Brooklyn-based Grado Labs has been in business for 64 years, manufacturing moving-iron phono cartridges, headphones, and, for a while, even a unipivot tonearm with a wooden arm wand, as well as the sophisticated, S-shaped Signature Laboratory Standard arm.
The company’s founder, Joseph Grado, who well deserves the appellation “legendary,” died in 2015, at the age of 90. He began as a watch builder at Tiffany & Company, and started making phono cartridges in 1953, as the hi-fi boom took off. He retired in 1990 and sold Grado Labs—still located in the same Brooklyn building where he’d begun in 1953—to his nephew John Grado Jr., who by then had put in more than a decade at Uncle Joe’s company, pretty much running it after Joe had returned to what he liked best: inventing things.

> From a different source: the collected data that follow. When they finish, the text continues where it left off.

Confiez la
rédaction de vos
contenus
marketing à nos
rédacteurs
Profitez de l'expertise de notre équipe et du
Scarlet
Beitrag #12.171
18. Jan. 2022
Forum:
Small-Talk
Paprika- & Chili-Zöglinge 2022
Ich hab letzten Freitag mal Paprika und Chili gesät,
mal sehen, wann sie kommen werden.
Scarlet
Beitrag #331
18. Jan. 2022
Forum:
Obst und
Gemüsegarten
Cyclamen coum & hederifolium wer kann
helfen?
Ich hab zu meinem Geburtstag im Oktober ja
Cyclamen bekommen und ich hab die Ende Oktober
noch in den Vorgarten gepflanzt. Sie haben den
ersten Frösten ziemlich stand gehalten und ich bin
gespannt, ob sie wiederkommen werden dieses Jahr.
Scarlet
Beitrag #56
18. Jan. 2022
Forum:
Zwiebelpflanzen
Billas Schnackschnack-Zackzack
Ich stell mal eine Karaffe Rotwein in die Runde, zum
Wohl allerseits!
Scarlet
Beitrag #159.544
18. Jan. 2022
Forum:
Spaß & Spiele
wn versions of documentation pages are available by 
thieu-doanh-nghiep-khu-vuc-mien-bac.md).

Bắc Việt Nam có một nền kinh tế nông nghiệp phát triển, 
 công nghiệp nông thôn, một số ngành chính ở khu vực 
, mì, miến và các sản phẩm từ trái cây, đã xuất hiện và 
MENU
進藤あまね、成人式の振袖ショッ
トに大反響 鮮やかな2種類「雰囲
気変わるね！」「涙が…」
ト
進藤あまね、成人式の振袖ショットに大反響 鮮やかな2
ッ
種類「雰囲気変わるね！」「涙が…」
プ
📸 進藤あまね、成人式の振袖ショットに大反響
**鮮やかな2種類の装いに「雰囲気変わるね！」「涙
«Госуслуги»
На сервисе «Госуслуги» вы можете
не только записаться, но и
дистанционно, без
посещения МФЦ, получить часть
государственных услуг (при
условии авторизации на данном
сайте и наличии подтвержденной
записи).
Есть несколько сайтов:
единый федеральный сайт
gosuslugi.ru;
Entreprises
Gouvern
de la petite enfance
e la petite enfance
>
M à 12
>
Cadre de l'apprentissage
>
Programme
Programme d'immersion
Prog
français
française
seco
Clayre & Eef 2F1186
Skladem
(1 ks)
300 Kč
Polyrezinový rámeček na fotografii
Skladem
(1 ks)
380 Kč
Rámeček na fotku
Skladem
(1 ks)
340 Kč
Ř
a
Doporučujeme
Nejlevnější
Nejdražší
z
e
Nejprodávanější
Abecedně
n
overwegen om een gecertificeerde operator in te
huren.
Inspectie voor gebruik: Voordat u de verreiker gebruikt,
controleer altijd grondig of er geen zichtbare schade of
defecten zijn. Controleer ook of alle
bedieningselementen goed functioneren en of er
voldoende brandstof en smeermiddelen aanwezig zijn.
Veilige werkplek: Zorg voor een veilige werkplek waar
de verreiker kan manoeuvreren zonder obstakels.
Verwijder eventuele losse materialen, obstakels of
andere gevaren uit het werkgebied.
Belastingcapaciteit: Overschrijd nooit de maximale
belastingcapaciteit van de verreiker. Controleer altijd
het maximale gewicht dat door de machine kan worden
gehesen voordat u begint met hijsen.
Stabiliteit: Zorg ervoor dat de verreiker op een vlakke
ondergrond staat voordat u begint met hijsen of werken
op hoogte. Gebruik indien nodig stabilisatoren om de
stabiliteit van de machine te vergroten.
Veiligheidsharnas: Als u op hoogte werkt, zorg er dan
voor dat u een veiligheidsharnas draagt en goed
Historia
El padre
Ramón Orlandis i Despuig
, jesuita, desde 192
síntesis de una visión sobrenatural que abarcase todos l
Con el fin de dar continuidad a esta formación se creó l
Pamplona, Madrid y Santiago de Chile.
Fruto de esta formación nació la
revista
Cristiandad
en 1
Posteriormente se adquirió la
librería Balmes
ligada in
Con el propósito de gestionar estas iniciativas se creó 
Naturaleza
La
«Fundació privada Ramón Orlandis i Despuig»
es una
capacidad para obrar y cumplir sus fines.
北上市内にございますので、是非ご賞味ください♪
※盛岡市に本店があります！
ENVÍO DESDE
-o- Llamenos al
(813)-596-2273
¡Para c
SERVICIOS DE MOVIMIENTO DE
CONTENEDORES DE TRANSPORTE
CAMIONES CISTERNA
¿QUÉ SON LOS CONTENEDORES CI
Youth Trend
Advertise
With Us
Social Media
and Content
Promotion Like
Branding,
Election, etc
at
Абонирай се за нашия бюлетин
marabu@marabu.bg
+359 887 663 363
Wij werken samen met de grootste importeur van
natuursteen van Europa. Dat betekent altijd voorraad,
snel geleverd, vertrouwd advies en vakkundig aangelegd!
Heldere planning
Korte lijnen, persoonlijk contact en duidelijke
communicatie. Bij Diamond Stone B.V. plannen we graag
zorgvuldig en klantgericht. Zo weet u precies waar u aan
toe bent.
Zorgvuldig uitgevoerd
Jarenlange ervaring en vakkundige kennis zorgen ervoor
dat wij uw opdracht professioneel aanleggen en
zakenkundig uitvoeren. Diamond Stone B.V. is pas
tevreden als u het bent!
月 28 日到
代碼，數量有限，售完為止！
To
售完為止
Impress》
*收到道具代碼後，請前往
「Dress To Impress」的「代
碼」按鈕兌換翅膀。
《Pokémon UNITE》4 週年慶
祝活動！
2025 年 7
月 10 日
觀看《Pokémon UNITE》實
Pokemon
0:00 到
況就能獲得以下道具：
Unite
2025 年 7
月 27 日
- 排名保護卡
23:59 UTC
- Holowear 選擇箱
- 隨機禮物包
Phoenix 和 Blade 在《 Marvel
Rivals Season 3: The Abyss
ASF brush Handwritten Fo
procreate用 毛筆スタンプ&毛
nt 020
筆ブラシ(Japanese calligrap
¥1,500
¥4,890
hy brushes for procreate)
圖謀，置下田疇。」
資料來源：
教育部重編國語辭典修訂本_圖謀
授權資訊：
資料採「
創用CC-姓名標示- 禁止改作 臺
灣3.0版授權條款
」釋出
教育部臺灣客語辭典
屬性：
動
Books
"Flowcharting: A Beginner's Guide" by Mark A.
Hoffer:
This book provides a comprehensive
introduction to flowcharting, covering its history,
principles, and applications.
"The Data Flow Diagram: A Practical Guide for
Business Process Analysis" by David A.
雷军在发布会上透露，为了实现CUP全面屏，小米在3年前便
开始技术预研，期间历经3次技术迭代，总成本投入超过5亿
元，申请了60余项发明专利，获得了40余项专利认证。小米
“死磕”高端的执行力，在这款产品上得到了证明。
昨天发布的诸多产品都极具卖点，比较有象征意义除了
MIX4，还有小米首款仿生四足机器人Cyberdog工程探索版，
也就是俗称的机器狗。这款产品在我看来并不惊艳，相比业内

At the time, Grado Labs manufactured some 10,000 cartridges annually. It’s not as if Joe’s new invention—three models of costly, handmade headphones—was an attempt to diversify because the cartridge business was bad. Joe also invented the highly regarded, limited-edition Grado HMP-1 omnidirectional microphone, a favorite of veteran recording engineer Peter McGrath, who is currently director of sales for Wilson Audio Specialties. The headphones, hand-built by Joe and John, were an immediate success among audiophiles and recording professionals. Grado Labs’ move into headphones has proved prescient, given the subsequent boom in that market, and with the vinyl resurgence, Grado today is poised for continued growth in both arenas, even as John Grado reaches retirement age (though it’s doubtful he’ll retire anytime soon). There are more Grados in the pipe line. Recently, it was announced that John’s sons, Jonathan and Matthew, have joined the company.